Regulation on the ordinary course and unauthorized leakages consists of including specific provisions by the seller, stating that since the reference date until the signing and the closing, the company has continued to be managed in the same way as it has been doing before such statement. These declarations also include that the company has not executed actions involving the exit of cash, rights or assets other than those corresponding to the ordinary course of the business, and under market value.

The list of unauthorized actions since the reference date can be very extensive, including regarding unauthorized leakages: distribution of dividends, share capital reductions, discounts, bonus payments to employees or executives, granting of loans or credits to related parties, waiver of rights or legal actions, etc.

On the other hand, regarding the ordinary course, it can be included actions such as: amendment of the bylaws, corporate restructuring transactions, granting of guarantees over the company’s assets and rights, initiating or terminating of business lines, amendment of contracts of certain relevance, requesting of insolvency declaration, etc.

In relation to unauthorized leakages (exits of cash), it is not enough with a simple prohibition, as the accounts can hide some exits of cash.

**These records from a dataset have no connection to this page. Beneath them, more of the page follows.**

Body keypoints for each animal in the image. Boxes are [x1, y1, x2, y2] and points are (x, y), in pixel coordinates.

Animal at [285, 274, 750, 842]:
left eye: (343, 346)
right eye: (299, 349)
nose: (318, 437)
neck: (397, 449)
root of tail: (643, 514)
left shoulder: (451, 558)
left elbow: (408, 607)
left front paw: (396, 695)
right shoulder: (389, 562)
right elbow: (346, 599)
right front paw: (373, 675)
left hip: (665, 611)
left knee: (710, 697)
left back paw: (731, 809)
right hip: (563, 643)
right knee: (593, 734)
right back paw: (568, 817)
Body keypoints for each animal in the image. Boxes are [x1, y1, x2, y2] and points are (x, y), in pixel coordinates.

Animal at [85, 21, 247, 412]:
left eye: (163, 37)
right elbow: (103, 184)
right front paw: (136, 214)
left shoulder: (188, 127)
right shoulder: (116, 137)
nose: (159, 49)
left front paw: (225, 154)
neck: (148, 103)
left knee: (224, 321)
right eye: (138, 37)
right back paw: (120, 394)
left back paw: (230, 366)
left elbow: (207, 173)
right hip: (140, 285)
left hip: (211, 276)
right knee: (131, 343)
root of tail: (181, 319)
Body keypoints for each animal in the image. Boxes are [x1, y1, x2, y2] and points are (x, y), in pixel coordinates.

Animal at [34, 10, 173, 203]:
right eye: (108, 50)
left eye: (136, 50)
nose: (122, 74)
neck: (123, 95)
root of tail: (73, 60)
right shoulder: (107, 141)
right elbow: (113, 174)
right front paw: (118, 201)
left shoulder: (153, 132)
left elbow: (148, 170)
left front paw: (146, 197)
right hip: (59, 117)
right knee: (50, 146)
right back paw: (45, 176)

Therefore, the figures need to be reviewed, and specific identification of the items that are considered possible exits of cash require to be defined in the SPA.

As exceptions to the ordinary course of the business, the SPA use to include some transactions necessary to clean the company from certain assets and business not related to the main activity, not interesting by the purchaser, or even referred to assets or rights referred to certain shareholders. These transactions must be identified in the SPA as permitted leakages or authorized transactions (these authorized transactions in M&A use to be called carve-outs). Among these carve-outs we can find transactions such as spin-offs secondary business lines or activities not related to the main business of the company, real estate assets, or assets that should be owned by certain shareholders than to the company.